Wenn die Konzernmutter, obwohl bei einer Marktkapitalisierung von gut 8,4 Milliarden Euro zu fast einem Drittel involviert, keine Garantien oder Bürgschaften abgeben möchte und damit eigenes Vermögen auf das Spiel setzt, könnte die Situation ernst sein. So zumindest müssen Analysten und Investoren über das Unternehmen Siemens Energy denken.
Die Aktie hat nun ganz kurz vor dem Wochenende keine richtige Lobby am Finanzmarkt mehr. Es ist fraglich, ob und wie schnell die Börsen wieder Zutrauen bekommen. Das Chartbild hat ohnehin schon seit längerer Zeit Schlagseite. Der Titel ist in diesem Szenario nur noch einmal sehr viel schneller abwärts gerutscht als ohnehin schon.
Damit erhöhen sich auch die statistisch messbaren Verluste am Markt. Die Notierungen haben seit dem 1. Januar nun über -60 % verloren. Das entspricht einem sehr starken Abwärtstrend und unterstreicht, dass der Markt offenbar mit den Rücksetzern in den vergangenen Tagen und auch Wochen durchaus Recht gehabt haben wird.

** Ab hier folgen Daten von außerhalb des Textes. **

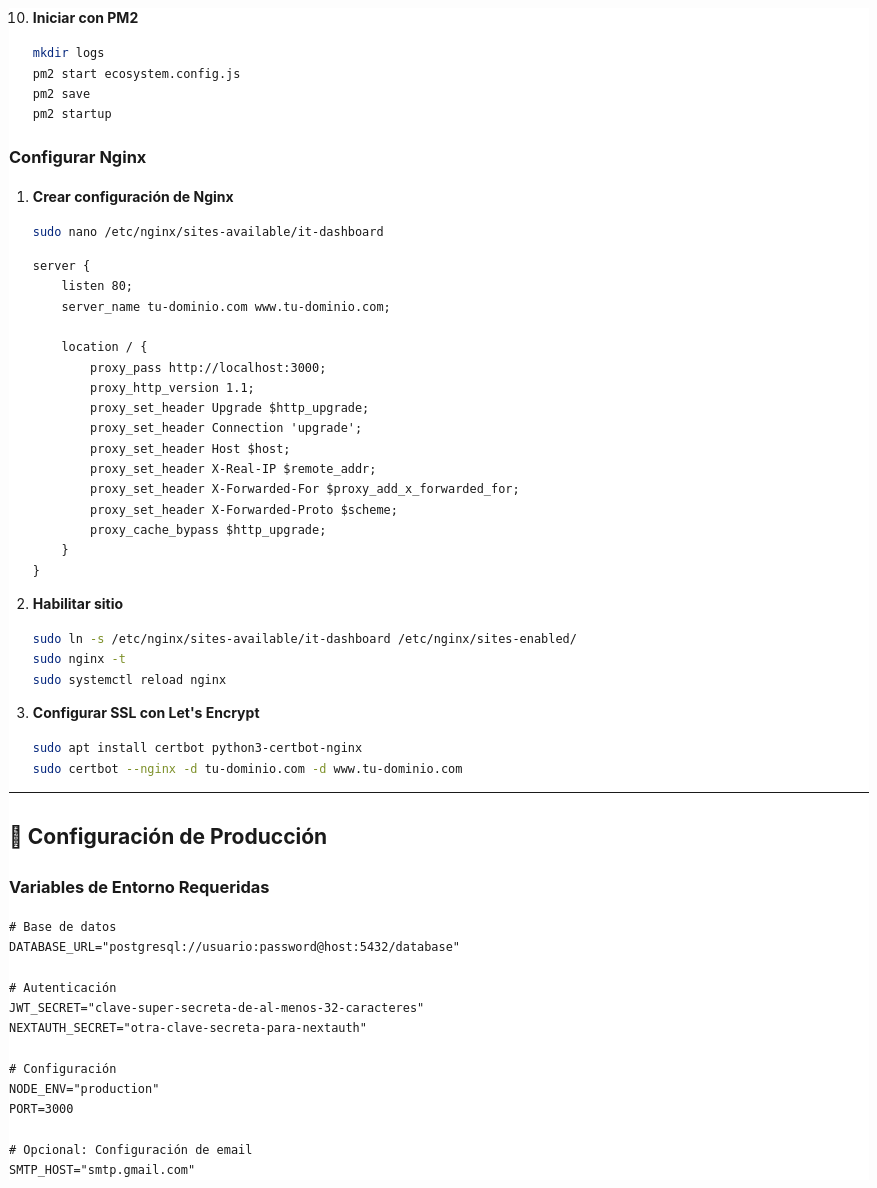 10. **Iniciar con PM2**
    ```bash
    mkdir logs
    pm2 start ecosystem.config.js
    pm2 save
    pm2 startup
    ```

### Configurar Nginx

1. **Crear configuración de Nginx**
   ```bash
   sudo nano /etc/nginx/sites-available/it-dashboard
   ```
   ```nginx
   server {
       listen 80;
       server_name tu-dominio.com www.tu-dominio.com;

       location / {
           proxy_pass http://localhost:3000;
           proxy_http_version 1.1;
           proxy_set_header Upgrade $http_upgrade;
           proxy_set_header Connection 'upgrade';
           proxy_set_header Host $host;
           proxy_set_header X-Real-IP $remote_addr;
           proxy_set_header X-Forwarded-For $proxy_add_x_forwarded_for;
           proxy_set_header X-Forwarded-Proto $scheme;
           proxy_cache_bypass $http_upgrade;
       }
   }
   ```

2. **Habilitar sitio**
   ```bash
   sudo ln -s /etc/nginx/sites-available/it-dashboard /etc/nginx/sites-enabled/
   sudo nginx -t
   sudo systemctl reload nginx
   ```

3. **Configurar SSL con Let's Encrypt**
   ```bash
   sudo apt install certbot python3-certbot-nginx
   sudo certbot --nginx -d tu-dominio.com -d www.tu-dominio.com
   ```

---

## 🔧 Configuración de Producción

### Variables de Entorno Requeridas

```env
# Base de datos
DATABASE_URL="postgresql://usuario:password@host:5432/database"

# Autenticación
JWT_SECRET="clave-super-secreta-de-al-menos-32-caracteres"
NEXTAUTH_SECRET="otra-clave-secreta-para-nextauth"

# Configuración
NODE_ENV="production"
PORT=3000

# Opcional: Configuración de email
SMTP_HOST="smtp.gmail.com"
```
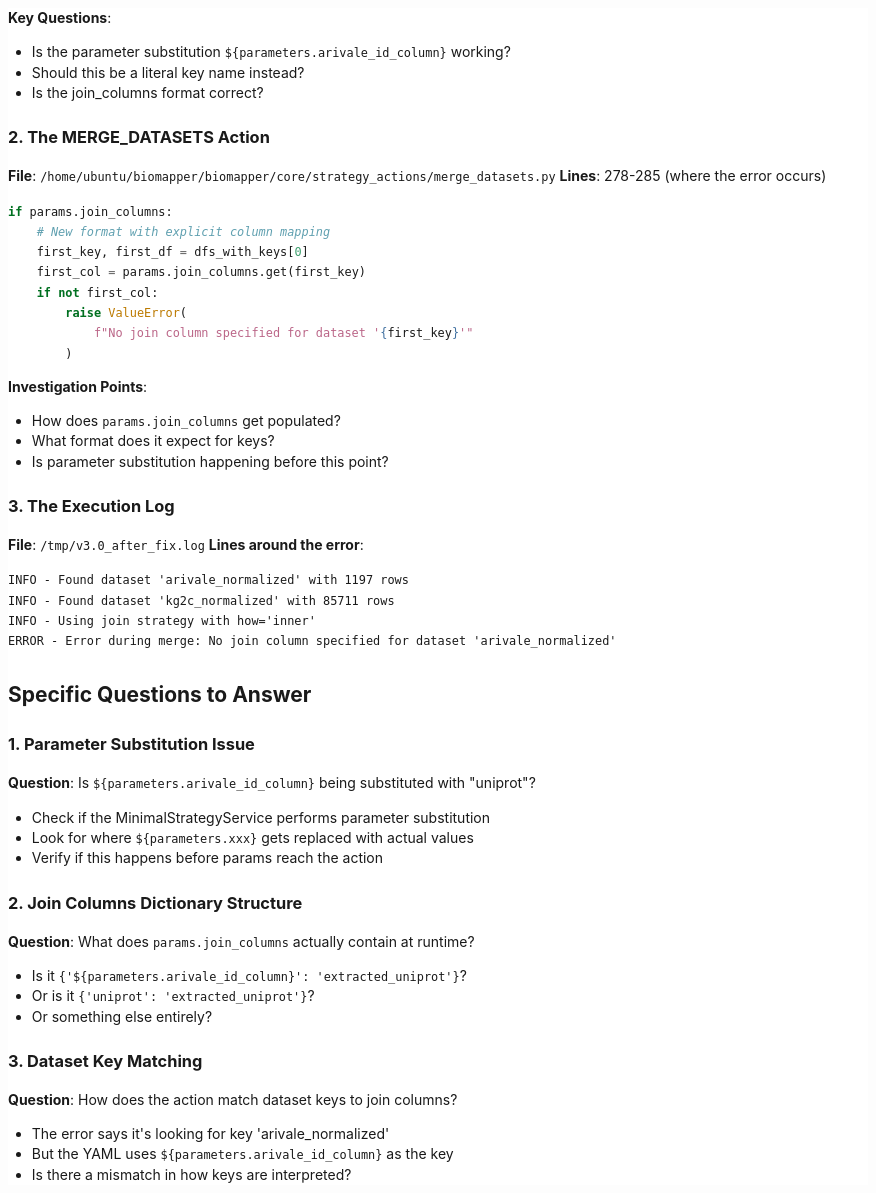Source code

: **Key Questions**:
- Is the parameter substitution `${parameters.arivale_id_column}` working?
- Should this be a literal key name instead?
- Is the join_columns format correct?

### 2. The MERGE_DATASETS Action
**File**: `/home/ubuntu/biomapper/biomapper/core/strategy_actions/merge_datasets.py`
**Lines**: 278-285 (where the error occurs)
```python
if params.join_columns:
    # New format with explicit column mapping
    first_key, first_df = dfs_with_keys[0]
    first_col = params.join_columns.get(first_key)
    if not first_col:
        raise ValueError(
            f"No join column specified for dataset '{first_key}'"
        )
```

**Investigation Points**:
- How does `params.join_columns` get populated?
- What format does it expect for keys?
- Is parameter substitution happening before this point?

### 3. The Execution Log
**File**: `/tmp/v3.0_after_fix.log`
**Lines around the error**:
```
INFO - Found dataset 'arivale_normalized' with 1197 rows
INFO - Found dataset 'kg2c_normalized' with 85711 rows
INFO - Using join strategy with how='inner'
ERROR - Error during merge: No join column specified for dataset 'arivale_normalized'
```

## Specific Questions to Answer

### 1. Parameter Substitution Issue
**Question**: Is `${parameters.arivale_id_column}` being substituted with "uniprot"?
- Check if the MinimalStrategyService performs parameter substitution
- Look for where `${parameters.xxx}` gets replaced with actual values
- Verify if this happens before params reach the action

### 2. Join Columns Dictionary Structure
**Question**: What does `params.join_columns` actually contain at runtime?
- Is it `{'${parameters.arivale_id_column}': 'extracted_uniprot'}`?
- Or is it `{'uniprot': 'extracted_uniprot'}`?
- Or something else entirely?

### 3. Dataset Key Matching
**Question**: How does the action match dataset keys to join columns?
- The error says it's looking for key 'arivale_normalized'
- But the YAML uses `${parameters.arivale_id_column}` as the key
- Is there a mismatch in how keys are interpreted?

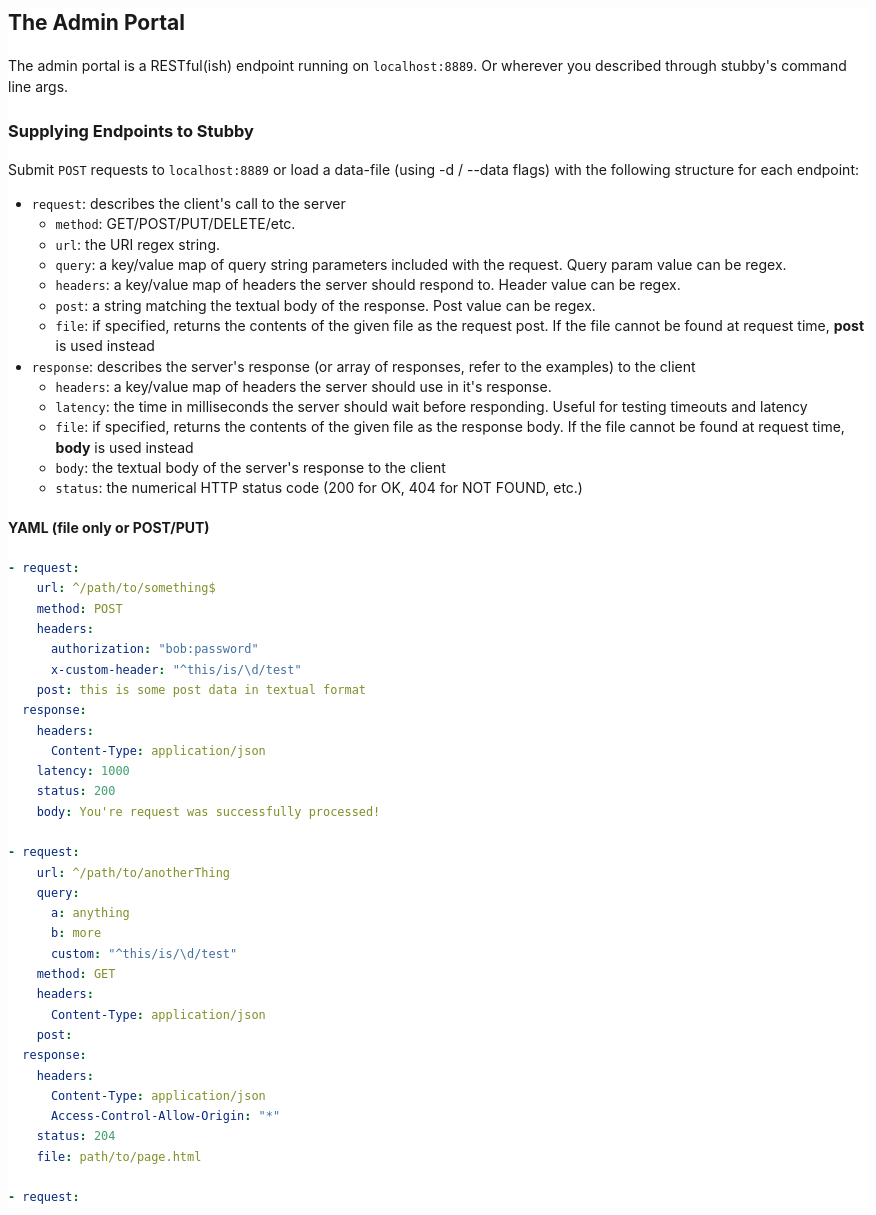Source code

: ## The Admin Portal

The admin portal is a RESTful(ish) endpoint running on `localhost:8889`. Or wherever you described through stubby's command line args.

### Supplying Endpoints to Stubby

Submit `POST` requests to `localhost:8889` or load a data-file (using -d / --data flags) with the following structure for each endpoint:

* `request`: describes the client's call to the server
   * `method`: GET/POST/PUT/DELETE/etc.
   * `url`: the URI regex string.
   * `query`: a key/value map of query string parameters included with the request. Query param value can be regex.
   * `headers`: a key/value map of headers the server should respond to. Header value can be regex.
   * `post`: a string matching the textual body of the response. Post value can be regex.
   * `file`: if specified, returns the contents of the given file as the request post. If the file cannot be found at request time, **post** is used instead
* `response`: describes the server's response (or array of responses, refer to the examples) to the client
   * `headers`: a key/value map of headers the server should use in it's response.
   * `latency`: the time in milliseconds the server should wait before responding. Useful for testing timeouts and latency
   * `file`: if specified, returns the contents of the given file as the response body. If the file cannot be found at request time, **body** is used instead
   * `body`: the textual body of the server's response to the client
   * `status`: the numerical HTTP status code (200 for OK, 404 for NOT FOUND, etc.)


#### YAML (file only or POST/PUT)
```yaml
- request:
    url: ^/path/to/something$
    method: POST
    headers:
      authorization: "bob:password"
      x-custom-header: "^this/is/\d/test"
    post: this is some post data in textual format
  response:
    headers:
      Content-Type: application/json
    latency: 1000
    status: 200
    body: You're request was successfully processed!

- request:
    url: ^/path/to/anotherThing
    query:
      a: anything
      b: more
      custom: "^this/is/\d/test"
    method: GET
    headers:
      Content-Type: application/json
    post:
  response:
    headers:
      Content-Type: application/json
      Access-Control-Allow-Origin: "*"
    status: 204
    file: path/to/page.html

- request:
```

Die Kursperformance der Siemens Energy-Aktie
Wie es nun am Finanzmarkt und in der Realwelt weitergeht, dürfte offen sein. Die Notierungen jedenfalls sind sowohl aus charttechnischer wie auch aus technischer Sicht in keiner Weise gesichert. Der Titel war bis dato bei den Analysten indes gut bewertet worden. Zuletzt waren die Schätzungen zum Kurspotenzial von Analysten, die auf Marketscreener zusammengefasst werden, mit annähernd 19 Euro sehr hoch. Diese Schätzung wird nach menschlichem Ermessen nun keinen Bestand haben.
Nicht alle Analysten werden sich und ihre Schätzungen unmittelbar korrigieren. Aber: Die Kurse sind und bleiben unter dem Eindruck der jüngsten Ereignisse unter Druck. Demnach werden Analysten reagieren. Wie weit deren Abschläge gehen, wird einen deutlichen Einfluss auf die Bewertung am Markt haben.
Erschwerend kommt hinzu, dass nun die Siemens Energy auch befürchten lässt, dass es im Zuge der Krise zu Kapitalmaßnahmen, etwa einer Kapitalerhöhung kommt. Dies kann dazu führen, dass Altaktionäre damit konfrontiert werden, dass ihre Titel formal durch neue Aktien abgewertet werden. Sie würden dann mit Bezugsrechten geködert. Dennoch: Die Stimmung ist kurz vor dem Wochenende sehr angespannt!